Coût du gaspillage (rien que pour les États-Unis) depuis 2002 : 55 milliards de dollars (d'après un rapport de l'inspecteur général américain pour la reconstruction afghane cité par RFI/Internet le 3.11.2010). Où est passé cet argent dépensé par 7 000 ONG privées présentes sur le terrain ?
Alain Juppé, ministre de la défense, en visite à Kaboul le jour de Noël a déclaré : «Les militaires français sont ici pour faire bénéficier le pays d'une armée, réussir la reconstruction et préparer la transition de 2014».
Comment peut-on imaginer former une armée de métier avec des paysans incultes qui n'ont d'autre choix pour survivre que d'accepter d'intégrer l'armée pour 50 à 100 dollars par mois ? Que va-t-il se passer en 2014 lorsque les Occidentaux se retireront et que l'État afghan ne sera ni en état ni en mesure de financer son armée ?
Au mois de novembre dernier, un groupe d'intellectuels et de journalistes internationaux ont lancé un appel à M. Obama, lui demandant de négocier avec les talibans «car la guerre n'est pas une solution» et coûte cher. Ils semblent avoir oublié ce qui s'est passé -et se passera si les talibans reviennent au pouvoir : non seulement le peuple ne pourra plus écouter de la musique ni jouer au cerf-volant, mais les femmes seront à nouveau privées de toute liberté (éducation, possibilité de travailler à l'extérieur, etc.), les villages opposants seront rasés, la végétation détruite pour contraindre les populations à l'exil. Il faut rappeler que dans la gouvernance tribale et talibane, la démocratie n'existe pas. Dans ce système politique le chef vaincu a la vie sauve s'il se soumet, sinon il est exécuté. Sa famille est prise comme esclave et ses biens sont confisqués.
Est-ce que c'est bien cela que ces intellectuels souhaitent pour l'Afghanistan ?
Fin 2001, les participants afghans et internationaux à la Conférence de Bonn ont oublié l'attente de la majorité du peuple afghan qui était non seulement de bâtir un État mais surtout de redonner vie à la nation, de reconstruire un pays dont les bases socio-économiques avaient été complètement anéanties, notamment la complémentarité vitale entre les paysans et les nomades des différentes ethnies.
Pour espérer vivre un jour en paix, l'Afghanistan ne fera pas l'économie d'une reconstruction politique basée sur les réalités de ce pays. Aujourd'hui, il est indispensable, avant le retrait des armées de l'OTAN, avant d'entreprendre la moindre négociation avec les talibans, de résoudre les problèmes fonciers qui sont la cause principale des blocages politiques : celui qui détient la terre, détient le pouvoir, la nourriture.

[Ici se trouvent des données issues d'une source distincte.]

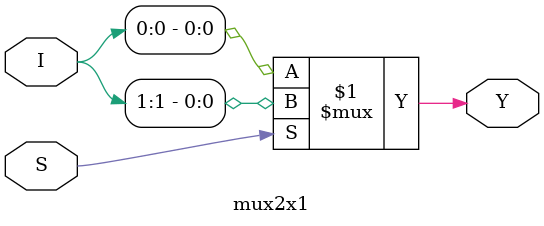
<source format=v>
module mux2x1(I,S,Y);

input [1:0]I;
input S;
output Y;

assign Y=S?I[1]:I[0];

endmodule
</source>
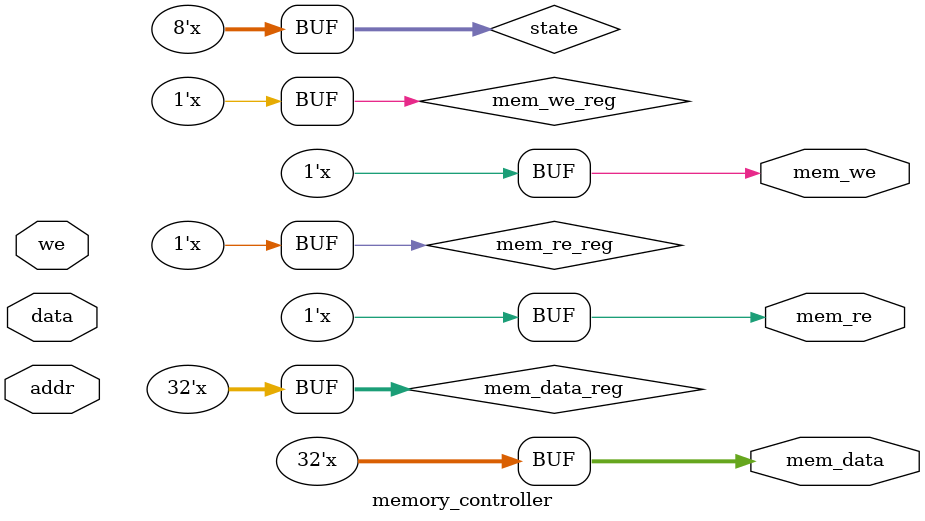
<source format=v>
module memory_controller #(
  parameter n = 8, // number of address signals
  parameter m = 32 // number of data signals
) (
  input [n-1:0] addr,
  input we,
  input [m-1:0] data,
  output mem_we,
  output mem_re,
  output [m-1:0] mem_data
);

reg [n-1:0] state;
reg [m-1:0] mem_data_reg;
reg mem_we_reg;
reg mem_re_reg;

always @(*) begin
  case(state)
    0: begin // idle state
      mem_we_reg = 0;
      mem_re_reg = 0;
      if (we) begin
        state = 1; // write state
      end else begin
        state = 2; // read state
      end
    end
    1: begin // write state
      mem_we_reg = 1;
      mem_re_reg = 0;
      mem_data_reg = data;
      state = 0; // return to idle state
    end
    2: begin // read state
      mem_we_reg = 0;
      mem_re_reg = 1;
      state = 3; // wait for memory read
    end
    3: begin // wait for memory read
      mem_we_reg = 0;
      mem_re_reg = 0;
      mem_data_reg = mem_data;
      state = 0; // return to idle state
    end
  endcase
end

assign mem_we = mem_we_reg;
assign mem_re = mem_re_reg;
assign mem_data = mem_data_reg;

endmodule
</source>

La démocratie n'est pas transposable telle que nous la vivons nous, avec notre vision d'Occidentaux. Nous devons impérativement changer notre regard sur ce pays et sa culture, et les êtres qui la font vivre, capables qu'ils sont d'évoluer vers une démocratie adaptée aux conditions politiques et sociales de l'Afghanistan.
L'échec de la démocratie et de la reconstruction en Afghanistan est une source d'extrême souffrance pour tous ces hommes et ces femmes de ce pays, une blessure profonde pour les nombreux démocrates afghans qui depuis le XIXe siècle ont payé de leur liberté et de leur vie le combat pour la démocratie.